The team went on to use morpholinos (small molecules that bind to RNA and prevent the manufacture of proteins) to dampen the expression of two and genes in zebrafish embryos. They found no actinotrichia in the embryonic folds that would normally give rise to fins, and the folds were underdeveloped and curled over.
When they disrupted the two genes in the regenerating fins of adults in the same way, they found that the distribution of actinotrichia was affected. Furthermore, zebrafish with reduced and expression showed abnormal expression of genes that regulate the growth of limbs and digits. When similarly abnormal in other animals, these genes can cause the growth of extra digits, like those seen in the early eight-fingered land vertebrates.
You lose some, you win some
"We tend to think that new genes bring new functions, but this study shows that the presence of genes constrains or directs development in certain directions," says Meyer. "Gene loss is actually a creative force in evolution."
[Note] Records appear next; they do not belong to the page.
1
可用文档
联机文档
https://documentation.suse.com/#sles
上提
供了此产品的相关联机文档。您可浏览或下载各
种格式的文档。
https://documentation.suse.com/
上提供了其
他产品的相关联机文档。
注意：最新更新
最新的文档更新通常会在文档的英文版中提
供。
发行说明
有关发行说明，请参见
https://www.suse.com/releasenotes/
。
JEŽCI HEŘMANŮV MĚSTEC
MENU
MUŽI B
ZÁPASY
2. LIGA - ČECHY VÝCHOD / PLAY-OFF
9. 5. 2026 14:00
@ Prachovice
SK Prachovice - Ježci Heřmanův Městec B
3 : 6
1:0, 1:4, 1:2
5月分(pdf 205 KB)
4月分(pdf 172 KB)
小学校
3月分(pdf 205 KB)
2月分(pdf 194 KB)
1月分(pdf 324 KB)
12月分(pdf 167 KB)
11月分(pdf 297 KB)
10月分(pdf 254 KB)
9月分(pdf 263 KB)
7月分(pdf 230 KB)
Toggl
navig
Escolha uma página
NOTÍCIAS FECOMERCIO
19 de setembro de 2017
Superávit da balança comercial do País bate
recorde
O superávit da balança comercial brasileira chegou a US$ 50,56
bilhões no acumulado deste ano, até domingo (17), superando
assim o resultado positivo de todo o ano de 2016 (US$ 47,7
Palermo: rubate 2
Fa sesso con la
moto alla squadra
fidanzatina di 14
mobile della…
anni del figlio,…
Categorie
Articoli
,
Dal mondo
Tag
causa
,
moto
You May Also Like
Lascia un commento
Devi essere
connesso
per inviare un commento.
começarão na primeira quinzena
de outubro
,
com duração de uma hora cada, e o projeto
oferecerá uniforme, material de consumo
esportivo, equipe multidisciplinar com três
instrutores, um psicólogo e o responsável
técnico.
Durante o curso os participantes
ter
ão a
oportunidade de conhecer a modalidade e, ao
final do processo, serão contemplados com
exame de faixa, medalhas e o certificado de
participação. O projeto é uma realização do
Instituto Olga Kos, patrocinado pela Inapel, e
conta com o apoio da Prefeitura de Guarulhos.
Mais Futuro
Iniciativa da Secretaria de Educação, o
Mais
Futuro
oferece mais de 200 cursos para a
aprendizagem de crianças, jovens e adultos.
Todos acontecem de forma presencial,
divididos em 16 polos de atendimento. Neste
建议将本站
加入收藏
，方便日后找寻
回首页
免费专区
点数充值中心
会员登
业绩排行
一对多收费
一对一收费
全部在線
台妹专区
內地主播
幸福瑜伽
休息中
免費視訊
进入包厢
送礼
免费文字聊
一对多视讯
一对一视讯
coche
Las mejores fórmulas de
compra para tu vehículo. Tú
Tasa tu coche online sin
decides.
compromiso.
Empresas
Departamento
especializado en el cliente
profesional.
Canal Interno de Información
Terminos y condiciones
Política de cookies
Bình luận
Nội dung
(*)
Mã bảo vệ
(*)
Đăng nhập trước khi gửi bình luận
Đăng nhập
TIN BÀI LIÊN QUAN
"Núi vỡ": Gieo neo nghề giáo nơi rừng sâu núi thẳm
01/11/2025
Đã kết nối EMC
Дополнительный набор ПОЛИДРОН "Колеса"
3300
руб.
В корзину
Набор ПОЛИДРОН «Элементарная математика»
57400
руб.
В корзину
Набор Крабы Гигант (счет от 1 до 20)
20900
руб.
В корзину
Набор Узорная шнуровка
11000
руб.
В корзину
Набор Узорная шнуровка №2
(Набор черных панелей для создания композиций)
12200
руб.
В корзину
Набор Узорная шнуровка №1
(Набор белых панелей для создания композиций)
The study was limited to only a few days by the short lifespan of the RNA-blocking morpholinos, so it was not possible for Akimenko to determine whether disrupting the and genes also prevents the formation of other parts of the fin skeleton that disappeared during the fin-to-limb transition.
In the future, she plans to introduce and genes into mice and observe the effects on limb development. She would also like to examine the role of the other two and genes and determine how they are regulated. The genes were not the only factor in the evolution of fins into limbs, however: "this is only one little piece of the puzzle that may help us to understand this transition," Akimenko says.